#Chabanais reportage à Latresne

Publié le 03 juillet 2011 par Ivanberaud

Albert et Marianne, Justes de la nation

La famille Béraud avait sauvé deux fillettes juives pendant la Seconde Guerre mondiale. Ils sont honorés à titre posthume.


Dimanche dernier, Albert et Marianne Béraud, les parents de Vincent Béraud et de sa sœurCollinette Michelet (1), ont rejoint, à titre posthume, la liste des Justes parmi les nations pour avoir sauvé deux petites filles juives Mina Parsont et sa sœur Nelly, décédée en août 2010, pendant la dernière guerre mondiale.

Sœurs de cœur

Sur la terrasse de Collinette, Mina, 76 ans, a du mal à cacher son émotion. Et pourtant, de longues années se sont écoulées depuis ce jour, où, pendant la guerre avec sa grande sœur Nelly, alors qu'elle n'avait que 7 ans, elles devinrent « les sœurs de cœur » de Collinette. Officiellement, elles étaient cousines. Recueillies toutes deux par les Béraud et leurs 5 enfants, à Chabanais en Charente. « Pour nous, se souvient Collinette, c'était naturel. Nos parents ne nous ont jamais présenté les choses de façon héroïque. Mais ils nous avaient dit : « Si vous dites quelque chose, nous serons tous fusillés ». Mina feuillette ses quatre classeurs, étalés sur la table, comme pour chercher un soutien à son malheur, qui ne l'a pas lâché une seule journée tout au long de sa vie. « C'est le combat de ma vie et de celle de ma sœur, dit-elle, que de faire reconnaître les époux Béraud comme Justes. Pour montrer leur bonté et leur courage. Avec Nelly, qui a réalisé un film témoignage (2) de notre histoire, nous nous sommes acharnées pour les faire inscrire sur le mur des Justes à Paris puis sur le mur de Yad Vashem à Jérusalem ».

54 ans de séparation

La cérémonie de dimanche à Chabanais vient boucler la bataille de toute une vie. Une vie qui a séparé les deux familles durant 54 ans. « Après la guerre, en 1949, nous avons émigré aux États-Unis, témoigne Mina. J'étais revenue en France en 1958/1959, pour un an. Je m'y suis mariée, mais je n'ai, à l'époque, pas retrouvé trace de la famille Béraud. Pour Nelly, restée aux États-Unis, c'était une obsession. Elle enseignait à l'université et à chaque Français qui venait, elle demandait s'il ne connaissait pas les Béraud ».

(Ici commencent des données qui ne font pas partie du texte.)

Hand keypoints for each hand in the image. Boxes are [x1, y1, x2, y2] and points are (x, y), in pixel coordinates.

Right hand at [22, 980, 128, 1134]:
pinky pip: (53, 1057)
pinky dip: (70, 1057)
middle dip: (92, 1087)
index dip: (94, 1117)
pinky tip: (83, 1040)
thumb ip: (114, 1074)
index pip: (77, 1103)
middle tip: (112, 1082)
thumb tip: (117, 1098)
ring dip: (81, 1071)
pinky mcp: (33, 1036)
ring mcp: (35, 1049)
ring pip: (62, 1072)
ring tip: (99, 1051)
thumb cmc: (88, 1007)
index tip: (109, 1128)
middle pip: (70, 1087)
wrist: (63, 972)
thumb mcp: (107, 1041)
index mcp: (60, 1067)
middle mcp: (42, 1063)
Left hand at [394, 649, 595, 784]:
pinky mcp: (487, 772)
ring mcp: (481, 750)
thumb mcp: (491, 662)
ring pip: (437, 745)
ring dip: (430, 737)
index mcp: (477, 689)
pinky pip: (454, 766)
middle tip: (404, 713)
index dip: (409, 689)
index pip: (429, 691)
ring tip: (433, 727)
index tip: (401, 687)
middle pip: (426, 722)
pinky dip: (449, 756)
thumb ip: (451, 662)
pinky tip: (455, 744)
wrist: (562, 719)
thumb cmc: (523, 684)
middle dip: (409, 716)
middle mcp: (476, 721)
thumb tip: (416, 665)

Les années s'écoulent. Avec toujours le même espoir. Et enfin, en 1997, une certaine Claire, de Montpellier, après 6 mois passés à l'université où enseignait Nelly, rentre en France, avec une mission : retrouver les Béraud.

« Et là, le premier coup de fil à un certain Claude Béraud fut le bon, témoigne Mina, la voix tremblotante. Dès le premier coup de fil, j'ai reconnu les voix, plus d'un demi-siècle après ». Quant à Collinette, si elle n'a pas reconnu physiquement ses sœurs, elle savait que c'étaient elles. Les retrouvailles officielles sont alors organisées, sous fond d'échanges facilités par Facebook et autres réseaux. Depuis, les deux familles ne se quittent plus. Mina qui vit toujours aux États-Unis revient tous les ans. Et la transmission de la mémoire auprès des petits-enfants, arrière-petits-enfants et arrière-arrière-petits est assurée.

Cette semaine, Mina vient de la passer avec sa sœur Collinette, dans la maison familiale tresnaise, après avoir participé, dimanche, à la cérémonie officielle de remise de médaille en présence des deux familles réunies, de Natan Holchaker, délégué du Comité français pour Yad Vashem (3), du ministre près l'ambassade d'Israël en France et du maire de la commune. Et avant de continuer son pèlerinage dans les différentes communes où elle vécut. Notamment à Thiviers, où ses parents s'étaient réfugiés.

Marie Huguenin

(1) Collinette est par aileurs l'épouse de feu François-Xavier Michelet, maire jusqu'à mai 2005. (2) « Tombées du ciel », réalisé en 2004. (3) Yed Vashem, à Jérusalem, est un lieu de mémoire et un musée contre l'oubli des crimes nazis.